DocMusherDocMusher Member Posts: 329   Unicorn
edited December 2018 in Help

Dear RM friends,

I would love to see a discussion, feedback, views or comments on these findings. How could these "gut feeling" be captured and translated into ML?


We are interested as we noticed similar findings in the preparation of this chapter:







  • BalazsBaranyBalazsBarany Administrator, Moderator, Employee, RapidMiner Certified Analyst, RapidMiner Certified Expert Posts: 465   Unicorn



    This sounds interesting, but I'm not sure if the question they answer there is the right one.

    If the gut feelings just predict the number of tests done on the patients but not the outcome (becoming healthy again), is the system trained to do the right thing? Wouldn't it be more interesting to model the outcome with the gut feelings and the executed tests going into the model as attributes?
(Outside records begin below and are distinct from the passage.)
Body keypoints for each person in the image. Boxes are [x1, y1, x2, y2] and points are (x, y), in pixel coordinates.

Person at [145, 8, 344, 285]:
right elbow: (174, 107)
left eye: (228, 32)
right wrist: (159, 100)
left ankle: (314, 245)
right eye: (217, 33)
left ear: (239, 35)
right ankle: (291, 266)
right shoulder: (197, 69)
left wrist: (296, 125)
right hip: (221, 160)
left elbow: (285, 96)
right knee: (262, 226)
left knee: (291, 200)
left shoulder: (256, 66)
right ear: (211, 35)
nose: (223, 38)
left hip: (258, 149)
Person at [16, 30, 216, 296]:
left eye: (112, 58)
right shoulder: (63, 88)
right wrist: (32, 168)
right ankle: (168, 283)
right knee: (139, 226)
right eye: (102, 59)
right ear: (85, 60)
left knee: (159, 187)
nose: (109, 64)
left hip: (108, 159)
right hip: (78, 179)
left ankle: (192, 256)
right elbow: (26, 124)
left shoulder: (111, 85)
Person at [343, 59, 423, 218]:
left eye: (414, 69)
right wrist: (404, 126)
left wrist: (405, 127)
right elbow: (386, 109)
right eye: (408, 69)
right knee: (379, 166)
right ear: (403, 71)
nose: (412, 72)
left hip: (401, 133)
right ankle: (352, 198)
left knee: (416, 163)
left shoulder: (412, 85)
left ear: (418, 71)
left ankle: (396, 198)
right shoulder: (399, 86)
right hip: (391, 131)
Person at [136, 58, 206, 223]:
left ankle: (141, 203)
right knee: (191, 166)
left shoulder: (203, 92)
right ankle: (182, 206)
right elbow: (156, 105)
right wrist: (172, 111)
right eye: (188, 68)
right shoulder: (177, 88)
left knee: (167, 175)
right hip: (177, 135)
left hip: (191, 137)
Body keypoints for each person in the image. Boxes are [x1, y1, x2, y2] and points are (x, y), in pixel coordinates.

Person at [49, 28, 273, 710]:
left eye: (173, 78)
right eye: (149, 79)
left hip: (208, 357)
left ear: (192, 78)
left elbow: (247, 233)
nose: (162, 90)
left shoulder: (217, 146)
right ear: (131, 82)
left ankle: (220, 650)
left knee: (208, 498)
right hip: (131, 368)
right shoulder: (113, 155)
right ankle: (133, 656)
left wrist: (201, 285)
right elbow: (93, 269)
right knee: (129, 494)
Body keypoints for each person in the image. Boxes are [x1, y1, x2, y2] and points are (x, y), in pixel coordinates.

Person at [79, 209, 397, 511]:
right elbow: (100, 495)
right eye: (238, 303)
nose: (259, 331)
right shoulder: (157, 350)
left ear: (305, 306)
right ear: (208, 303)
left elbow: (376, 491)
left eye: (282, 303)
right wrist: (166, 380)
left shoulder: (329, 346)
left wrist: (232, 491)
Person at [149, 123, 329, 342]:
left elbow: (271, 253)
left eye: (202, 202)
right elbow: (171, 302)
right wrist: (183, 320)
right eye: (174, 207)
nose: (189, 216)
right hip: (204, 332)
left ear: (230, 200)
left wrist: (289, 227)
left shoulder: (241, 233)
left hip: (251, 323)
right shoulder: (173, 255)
  • MichaelMichael Administrator, Employee, RapidMiner Certified Analyst, RapidMiner Certified Expert, Member Posts: 18  RM Data Scientist

    Wouldn't it be more interesting to model the outcome with the gut feelings and the executed tests going into the model as attributes?

    Alternatively, one could try to break down the number of tests ordered into something more meaningful. Maybe it is possible to extract the number of additional tests ordered with results that lead to a change in treatment. Or the number of additional tests that cause any harm (side-effects).
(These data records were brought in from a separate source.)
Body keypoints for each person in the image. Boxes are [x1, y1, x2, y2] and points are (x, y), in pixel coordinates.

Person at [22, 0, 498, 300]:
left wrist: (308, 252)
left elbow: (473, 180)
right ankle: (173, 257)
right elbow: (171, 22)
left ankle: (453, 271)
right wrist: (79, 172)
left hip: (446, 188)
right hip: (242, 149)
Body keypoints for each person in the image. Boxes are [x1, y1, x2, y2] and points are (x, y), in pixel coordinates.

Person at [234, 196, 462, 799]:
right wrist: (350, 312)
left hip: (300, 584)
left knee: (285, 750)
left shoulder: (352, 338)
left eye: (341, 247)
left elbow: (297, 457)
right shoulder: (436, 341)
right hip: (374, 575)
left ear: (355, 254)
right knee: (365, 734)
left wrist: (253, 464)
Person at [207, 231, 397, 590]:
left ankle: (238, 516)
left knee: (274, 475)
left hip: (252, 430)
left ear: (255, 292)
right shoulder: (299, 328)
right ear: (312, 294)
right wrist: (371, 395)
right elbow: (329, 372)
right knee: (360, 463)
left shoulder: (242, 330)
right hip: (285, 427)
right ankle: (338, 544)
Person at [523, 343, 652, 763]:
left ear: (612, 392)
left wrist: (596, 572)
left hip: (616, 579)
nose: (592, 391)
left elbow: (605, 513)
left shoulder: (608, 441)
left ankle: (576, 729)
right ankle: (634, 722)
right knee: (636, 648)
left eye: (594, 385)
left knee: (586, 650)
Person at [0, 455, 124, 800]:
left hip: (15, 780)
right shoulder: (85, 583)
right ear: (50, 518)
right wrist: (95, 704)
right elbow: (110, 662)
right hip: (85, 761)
  • SGolbertSGolbert RapidMiner Certified Analyst, Member Posts: 344   Unicorn



    I agree with Balazs. While surely it is possible to predict the number of extra test based on past information (perhaps previous illnesses, hospital stays, data about the family, etc.), we are assuming that the "gut feeling" is correct.
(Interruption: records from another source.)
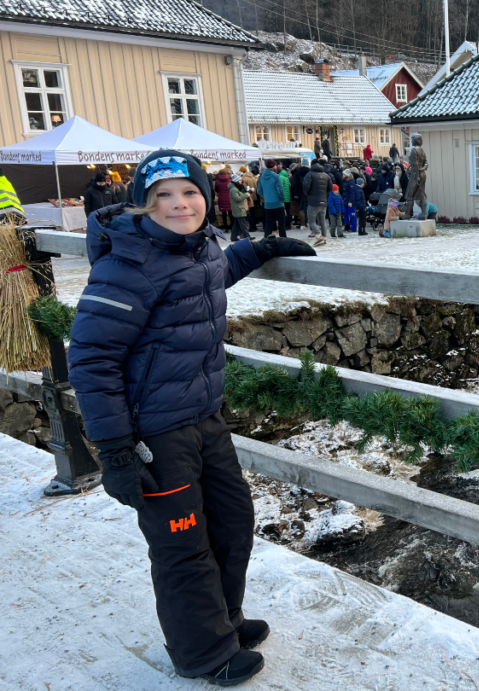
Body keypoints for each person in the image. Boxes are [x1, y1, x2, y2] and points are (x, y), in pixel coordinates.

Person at [66, 149, 317, 687]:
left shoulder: (196, 248)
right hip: (152, 433)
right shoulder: (127, 264)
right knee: (182, 545)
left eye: (189, 192)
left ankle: (223, 622)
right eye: (162, 196)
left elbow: (213, 274)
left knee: (232, 522)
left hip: (203, 418)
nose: (179, 204)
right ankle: (203, 653)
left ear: (206, 197)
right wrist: (113, 452)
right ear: (142, 206)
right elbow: (90, 359)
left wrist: (262, 247)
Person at [302, 161, 331, 247]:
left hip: (313, 201)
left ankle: (318, 235)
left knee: (311, 220)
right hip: (323, 201)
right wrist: (324, 194)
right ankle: (324, 237)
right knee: (322, 220)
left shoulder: (310, 174)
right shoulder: (326, 175)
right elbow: (330, 188)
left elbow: (306, 186)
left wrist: (307, 194)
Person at [257, 159, 287, 238]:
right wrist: (282, 199)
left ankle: (267, 240)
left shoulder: (262, 177)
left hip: (267, 204)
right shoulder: (276, 176)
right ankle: (283, 240)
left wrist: (266, 196)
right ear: (273, 166)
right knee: (281, 223)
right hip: (278, 203)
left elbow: (259, 190)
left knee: (268, 223)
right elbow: (280, 190)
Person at [228, 173, 251, 241]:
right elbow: (237, 199)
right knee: (243, 224)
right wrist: (247, 194)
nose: (241, 181)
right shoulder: (234, 189)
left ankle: (233, 237)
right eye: (240, 180)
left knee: (237, 224)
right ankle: (247, 237)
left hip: (237, 208)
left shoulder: (234, 188)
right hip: (238, 208)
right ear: (236, 181)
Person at [278, 164, 292, 228]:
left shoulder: (280, 177)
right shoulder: (286, 177)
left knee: (284, 212)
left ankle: (285, 225)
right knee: (288, 211)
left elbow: (280, 188)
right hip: (288, 197)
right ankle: (289, 224)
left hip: (283, 197)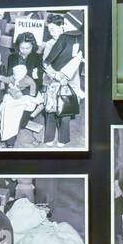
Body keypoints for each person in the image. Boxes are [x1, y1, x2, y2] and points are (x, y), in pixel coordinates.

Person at [40, 14, 84, 147]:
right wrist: (57, 76)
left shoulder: (74, 40)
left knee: (65, 110)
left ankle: (63, 139)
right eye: (49, 30)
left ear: (62, 27)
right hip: (53, 80)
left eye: (53, 29)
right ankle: (49, 137)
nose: (51, 32)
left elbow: (77, 65)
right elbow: (45, 64)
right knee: (51, 110)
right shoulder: (49, 44)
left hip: (69, 82)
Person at [0, 61, 39, 148]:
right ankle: (4, 134)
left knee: (14, 120)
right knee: (4, 111)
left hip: (22, 100)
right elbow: (6, 79)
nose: (14, 76)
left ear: (23, 74)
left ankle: (10, 141)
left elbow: (32, 93)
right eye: (14, 74)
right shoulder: (13, 77)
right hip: (10, 98)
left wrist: (25, 94)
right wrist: (0, 76)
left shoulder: (29, 80)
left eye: (17, 74)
    I have seen enough doctors to cathegorically doubt that (O.T.: when you are ill, read about diagnostics and treatments. Doctors are often wrong, forget things or are lazy). A model that based on that previous information predicts possible culprit of the symptoms, which then must be tested, would make more sense in my opinion.




  • DocMusherDocMusher Member Posts: 329   Unicorn
    From my dual perspective (anesthesiologist > daytime, data scientist>night time), gut feeling is part of the early lack of data be it as signs or symptoms. In an emergency department or critical care setting decisions are made in a splitsecond, if not the patiënt is dead. Did this patiënt delivered my sufficient data for my action, no. That's the reason we worked on rapidly finding the most simular cases to help in the decision taking process (we named the project Resemble, find more on my researchgate Page). In fact it's still experience giving us more power than data at that stage. Another problem continues to be lack of good ontologies. But I have a workflow started for dealing with data is being generated today, not in an ideal world, followed by using it for ML.
  • DocMusherDocMusher Member Posts: 329   Unicorn
    This is a fundamental discussion that need to take place before both communities really can make the difference! Please continue to discuss!
  • DocMusherDocMusher Member Posts: 329   Unicorn

    Just to add a bit context on the number of tests requested. Imagine each patient could walk through an MRI scan every day and is tested for any test available. This would give a good starting point in the quest for a diagnosis. However, the cost is to be balanced with the added value of each investigation. However if a test is available in your setting and you decide not to use a test, examination or investigation, leading to a bad outcome, legal implications can follow why the available diagnostical tools were not used. In other words medicine is a "serious game" finding a safe path with cost, outcome and legal impact in mind.